Private credit funds invest in nonrated, debtlike instruments that have no readily tradable market or publicly quoted price. The lack of ratings and liquidity results in higher yields than on publicly traded, rated securities. Assets under management in such funds were growing rapidly until 2008. However, fundraising activity slowed significantly with the onset of the 2008-2009 financial crisis.
Post-financial crisis, opportunities to invest in private credit expanded dramatically as traditional bank lending was constrained during the credit crisis and alternative sources of risk capital stepped in to fill the void.
The historically low interest rate environment that existed over the past decade resulted in increased demand from institutional investors seeking yields, frequently with an embedded inflationary hedge (as loans are all floating rate), expectations for low volatility and low correlation with the rest of their portfolio, and the assumptions of an imbedded liquidity premium relative to traditional fixed-income investments.
The increase of both supply and demand for private credit has resulted in substantial growth in assets under management.
World Of Private Credit
There’s a wide spectrum of private credit strategies, including:
- Business Development Companies (BDCs): BDCs are closed-end investment vehicles organized under the Investment Company Act of 1940. BDCs generally invest in small and midsize companies through debt and, to a lesser extent, equity securities and derivative securities.
- Senior Loan Funds: Senior loan funds are closed-end vehicles that make senior loan investments in small and midsize companies.
- Mezzanine Funds: Mezzanine funds are closed-end vehicles that typically make junior capital investments in small and midsize companies to fund acquisitions, growth, recapitalizations or buyouts. Mezzanine capital is traditionally a hybrid between debt and equity, taking the form of subordinated, unsecured debt or preferred stock.
- Distressed Debt Funds: Distressed debt funds are closed-end vehicles that invest in debt securities of mid- to large-sized companies that are experiencing financial distress. Investments are made either by purchasing debt at steep discounts in the open market or from existing creditors.
- Special Situation Funds: Special situation funds are typically closed-end vehicles that target investment in mid- to large-sized companies undergoing pricing or liquidity dislocation caused by financial stress or event-driven factors.

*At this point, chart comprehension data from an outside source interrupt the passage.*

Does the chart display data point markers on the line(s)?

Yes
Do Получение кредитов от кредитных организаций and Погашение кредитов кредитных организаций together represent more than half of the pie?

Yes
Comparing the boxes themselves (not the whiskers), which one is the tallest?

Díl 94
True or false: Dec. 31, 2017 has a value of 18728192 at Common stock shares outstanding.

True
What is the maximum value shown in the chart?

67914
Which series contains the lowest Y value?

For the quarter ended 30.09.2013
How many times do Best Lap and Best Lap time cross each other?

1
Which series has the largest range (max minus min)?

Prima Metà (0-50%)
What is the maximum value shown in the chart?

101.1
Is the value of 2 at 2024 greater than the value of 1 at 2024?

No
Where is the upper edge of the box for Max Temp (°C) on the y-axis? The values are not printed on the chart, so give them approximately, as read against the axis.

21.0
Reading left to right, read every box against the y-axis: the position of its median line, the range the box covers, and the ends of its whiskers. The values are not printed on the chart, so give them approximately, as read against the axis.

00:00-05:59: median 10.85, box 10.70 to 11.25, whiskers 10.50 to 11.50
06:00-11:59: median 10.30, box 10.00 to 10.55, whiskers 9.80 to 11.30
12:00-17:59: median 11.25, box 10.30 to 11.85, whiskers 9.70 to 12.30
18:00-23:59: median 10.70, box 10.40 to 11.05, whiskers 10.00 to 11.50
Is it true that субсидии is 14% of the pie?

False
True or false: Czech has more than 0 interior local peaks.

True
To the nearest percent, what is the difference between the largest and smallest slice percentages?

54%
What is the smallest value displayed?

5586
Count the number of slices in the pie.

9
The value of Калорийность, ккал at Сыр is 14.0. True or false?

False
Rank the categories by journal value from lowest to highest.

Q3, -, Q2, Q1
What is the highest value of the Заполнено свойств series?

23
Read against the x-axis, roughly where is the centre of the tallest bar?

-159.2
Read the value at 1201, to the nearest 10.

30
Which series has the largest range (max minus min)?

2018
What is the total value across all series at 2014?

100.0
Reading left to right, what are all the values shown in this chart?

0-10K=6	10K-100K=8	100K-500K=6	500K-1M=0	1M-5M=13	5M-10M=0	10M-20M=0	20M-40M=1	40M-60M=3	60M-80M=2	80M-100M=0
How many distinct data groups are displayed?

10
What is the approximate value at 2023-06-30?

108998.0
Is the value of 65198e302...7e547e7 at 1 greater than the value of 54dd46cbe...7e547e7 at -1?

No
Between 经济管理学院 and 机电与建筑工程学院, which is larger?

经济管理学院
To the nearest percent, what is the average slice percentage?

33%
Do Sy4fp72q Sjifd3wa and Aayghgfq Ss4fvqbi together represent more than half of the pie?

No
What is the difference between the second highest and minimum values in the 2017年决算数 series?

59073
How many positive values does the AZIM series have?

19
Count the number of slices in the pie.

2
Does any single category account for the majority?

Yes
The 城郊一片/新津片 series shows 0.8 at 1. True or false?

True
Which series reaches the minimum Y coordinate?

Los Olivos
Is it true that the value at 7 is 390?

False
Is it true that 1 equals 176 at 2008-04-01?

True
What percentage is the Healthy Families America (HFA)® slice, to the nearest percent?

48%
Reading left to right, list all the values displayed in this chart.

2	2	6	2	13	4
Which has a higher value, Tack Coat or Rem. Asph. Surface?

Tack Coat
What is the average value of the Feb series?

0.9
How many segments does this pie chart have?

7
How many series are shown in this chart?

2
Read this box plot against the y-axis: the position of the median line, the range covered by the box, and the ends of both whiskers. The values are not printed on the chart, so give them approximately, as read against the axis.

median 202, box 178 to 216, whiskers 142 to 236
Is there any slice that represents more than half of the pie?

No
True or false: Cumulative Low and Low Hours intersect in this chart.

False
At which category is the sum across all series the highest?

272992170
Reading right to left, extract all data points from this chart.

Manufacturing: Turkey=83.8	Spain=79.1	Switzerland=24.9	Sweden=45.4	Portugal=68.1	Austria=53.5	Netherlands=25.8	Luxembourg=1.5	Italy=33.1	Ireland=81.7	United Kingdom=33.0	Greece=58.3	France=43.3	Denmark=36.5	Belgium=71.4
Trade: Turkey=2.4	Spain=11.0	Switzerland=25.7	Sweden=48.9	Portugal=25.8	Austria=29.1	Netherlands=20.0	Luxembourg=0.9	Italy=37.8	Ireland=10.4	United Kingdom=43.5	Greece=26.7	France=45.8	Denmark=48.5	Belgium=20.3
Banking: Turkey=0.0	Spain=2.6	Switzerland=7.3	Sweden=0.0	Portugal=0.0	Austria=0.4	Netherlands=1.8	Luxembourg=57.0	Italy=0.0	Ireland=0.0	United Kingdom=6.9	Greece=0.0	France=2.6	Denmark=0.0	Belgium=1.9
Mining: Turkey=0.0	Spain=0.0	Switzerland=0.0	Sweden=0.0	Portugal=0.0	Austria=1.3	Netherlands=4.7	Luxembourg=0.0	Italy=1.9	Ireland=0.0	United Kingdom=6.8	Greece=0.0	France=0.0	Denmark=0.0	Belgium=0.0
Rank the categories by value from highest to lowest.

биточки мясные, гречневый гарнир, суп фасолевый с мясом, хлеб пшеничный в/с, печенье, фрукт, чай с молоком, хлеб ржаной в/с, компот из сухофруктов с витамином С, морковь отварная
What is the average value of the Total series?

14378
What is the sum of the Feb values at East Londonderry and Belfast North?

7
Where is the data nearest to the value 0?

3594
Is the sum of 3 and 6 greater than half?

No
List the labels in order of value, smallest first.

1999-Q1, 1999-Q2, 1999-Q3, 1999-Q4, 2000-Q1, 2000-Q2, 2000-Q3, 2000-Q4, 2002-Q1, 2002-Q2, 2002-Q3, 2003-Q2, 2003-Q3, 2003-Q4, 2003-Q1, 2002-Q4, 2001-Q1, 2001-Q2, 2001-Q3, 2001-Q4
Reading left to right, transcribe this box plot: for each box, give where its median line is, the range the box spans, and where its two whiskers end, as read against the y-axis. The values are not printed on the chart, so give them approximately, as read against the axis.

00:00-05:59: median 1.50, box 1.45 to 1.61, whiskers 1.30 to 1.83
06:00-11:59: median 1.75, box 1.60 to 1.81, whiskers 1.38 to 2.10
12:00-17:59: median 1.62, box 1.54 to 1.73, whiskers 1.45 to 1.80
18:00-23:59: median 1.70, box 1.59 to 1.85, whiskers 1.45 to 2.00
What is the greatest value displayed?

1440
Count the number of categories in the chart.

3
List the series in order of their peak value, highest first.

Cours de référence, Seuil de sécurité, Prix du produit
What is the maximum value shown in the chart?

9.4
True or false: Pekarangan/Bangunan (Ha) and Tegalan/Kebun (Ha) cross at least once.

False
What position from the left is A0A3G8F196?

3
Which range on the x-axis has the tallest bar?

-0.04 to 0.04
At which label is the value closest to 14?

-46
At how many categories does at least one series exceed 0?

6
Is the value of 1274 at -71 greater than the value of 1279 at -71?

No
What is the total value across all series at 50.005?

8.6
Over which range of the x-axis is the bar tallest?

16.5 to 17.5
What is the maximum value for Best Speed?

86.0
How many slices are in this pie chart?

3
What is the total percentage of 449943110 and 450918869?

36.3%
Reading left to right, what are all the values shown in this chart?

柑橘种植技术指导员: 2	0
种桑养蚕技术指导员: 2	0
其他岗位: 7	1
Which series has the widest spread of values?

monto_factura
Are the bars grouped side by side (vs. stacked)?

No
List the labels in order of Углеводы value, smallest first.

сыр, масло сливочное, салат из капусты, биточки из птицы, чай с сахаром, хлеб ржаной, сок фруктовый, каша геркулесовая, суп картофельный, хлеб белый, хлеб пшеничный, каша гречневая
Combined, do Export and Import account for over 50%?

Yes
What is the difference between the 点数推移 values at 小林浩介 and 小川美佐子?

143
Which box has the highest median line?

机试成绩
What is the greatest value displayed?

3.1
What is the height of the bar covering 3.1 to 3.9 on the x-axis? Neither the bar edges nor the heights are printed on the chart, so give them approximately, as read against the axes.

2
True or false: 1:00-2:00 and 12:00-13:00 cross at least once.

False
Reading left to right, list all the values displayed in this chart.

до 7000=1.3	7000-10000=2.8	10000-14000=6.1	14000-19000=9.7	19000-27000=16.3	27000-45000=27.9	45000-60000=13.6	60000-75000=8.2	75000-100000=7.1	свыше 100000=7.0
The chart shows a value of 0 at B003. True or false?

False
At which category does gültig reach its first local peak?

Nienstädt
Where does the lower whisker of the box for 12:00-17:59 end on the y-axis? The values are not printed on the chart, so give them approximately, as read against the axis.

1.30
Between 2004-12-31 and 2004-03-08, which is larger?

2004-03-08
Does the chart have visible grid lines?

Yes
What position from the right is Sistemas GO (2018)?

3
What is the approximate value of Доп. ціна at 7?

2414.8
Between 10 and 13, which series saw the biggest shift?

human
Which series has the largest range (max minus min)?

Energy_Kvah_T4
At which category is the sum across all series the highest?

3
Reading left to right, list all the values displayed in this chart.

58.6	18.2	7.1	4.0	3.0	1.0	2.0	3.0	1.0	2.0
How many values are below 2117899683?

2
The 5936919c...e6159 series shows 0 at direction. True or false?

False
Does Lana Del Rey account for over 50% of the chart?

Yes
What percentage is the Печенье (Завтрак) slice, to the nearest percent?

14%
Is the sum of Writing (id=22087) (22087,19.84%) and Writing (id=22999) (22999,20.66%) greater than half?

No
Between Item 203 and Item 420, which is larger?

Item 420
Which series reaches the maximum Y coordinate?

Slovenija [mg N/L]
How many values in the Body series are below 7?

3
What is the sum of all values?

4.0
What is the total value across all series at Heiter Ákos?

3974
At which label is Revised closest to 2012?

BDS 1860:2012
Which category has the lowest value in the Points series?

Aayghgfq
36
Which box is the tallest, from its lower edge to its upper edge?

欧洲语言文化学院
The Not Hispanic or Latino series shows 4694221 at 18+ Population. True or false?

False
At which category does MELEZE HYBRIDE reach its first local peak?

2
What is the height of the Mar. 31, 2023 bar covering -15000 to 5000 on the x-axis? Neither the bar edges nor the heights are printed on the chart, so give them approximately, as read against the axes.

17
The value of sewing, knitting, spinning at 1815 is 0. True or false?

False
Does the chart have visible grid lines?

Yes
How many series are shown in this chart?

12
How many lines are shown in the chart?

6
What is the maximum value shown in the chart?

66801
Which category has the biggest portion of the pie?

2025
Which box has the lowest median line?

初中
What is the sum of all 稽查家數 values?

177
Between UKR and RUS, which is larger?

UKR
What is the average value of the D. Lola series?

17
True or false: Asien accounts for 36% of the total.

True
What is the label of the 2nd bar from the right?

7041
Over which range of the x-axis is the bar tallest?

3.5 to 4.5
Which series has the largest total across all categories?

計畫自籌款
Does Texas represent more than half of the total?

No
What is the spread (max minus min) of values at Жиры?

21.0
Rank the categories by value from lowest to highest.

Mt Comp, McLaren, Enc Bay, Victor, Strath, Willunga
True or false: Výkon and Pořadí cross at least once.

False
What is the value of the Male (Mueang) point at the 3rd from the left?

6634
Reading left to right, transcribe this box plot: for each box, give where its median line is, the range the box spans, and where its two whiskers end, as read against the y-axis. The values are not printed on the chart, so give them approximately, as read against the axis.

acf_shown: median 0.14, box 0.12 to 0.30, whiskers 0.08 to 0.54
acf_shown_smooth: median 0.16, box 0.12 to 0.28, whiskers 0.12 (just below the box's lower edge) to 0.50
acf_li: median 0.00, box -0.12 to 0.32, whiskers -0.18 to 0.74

In the world of private credit, a distinction is made between funds that purchase loans originated by others and direct lending funds—funds that cultivate proprietary relationships to source transactions and make investments.
Direct lending generally covers loans made to U.S. middle-market companies without the traditional intermediary role of a bank or broker. Middle market companies are commonly defined as those with annual earnings (as measured by earnings before interest, tax, depreciation and amortization) between $10 million and $100 million.
Traditional direct lending investors include insurance companies, asset managers (on behalf of both institutional and individual investors) and specialty finance companies. According to a Cliffwater analysis of Federal Reserve, Barclays and J.P. Morgan Markets data, private direct lending provides about 4% of U.S. corporate debt financing.
Rapid Growth In Supply & Demand
An analysis by Preqin found that private credit assets under management have grown 16% annually since 2006, with most of that growth realized in the post-financial crisis period. By the end of 2016, investments in private credit approached $600 billion globally.
Further, according to a 2017 survey conducted by Pensions & Investments, U.S. institutional investors increased their commitments to private credit every year since 2010, reaching $18.3 billion in 2016. In 2017, global private credit funds closed on a record $118.7 billion of new fund commitments. Despite the rapid growth, little is known about the characteristics, including performance, of the asset class.
Shawn Munday, Wendy Hu, Tobias True and Jian Zhang provide a first look at the absolute and relative performance of private credit funds with their study “Performance of Private Credit Funds: A First Look,” which appears in the Fall 2018 issue of the Journal of Alternative Investments.
The authors used the Burgiss database of 476 private credit funds with nearly $480 billion in committed capital, including a subset of 155 direct lending funds. The data is representative of actual investor experience because it is sourced exclusively from limited partners, avoiding biases introduced by sourcing data from general partners (GPs).
The Burgiss data includes exact size and timing of cash flows as well as precise to-date fund valuations, which are typically reported by each fund on a quarterly basis. The fund data are net of all fees—carried interest paid to the GP and fund-level leverage—and thus represent net returns to limited partners.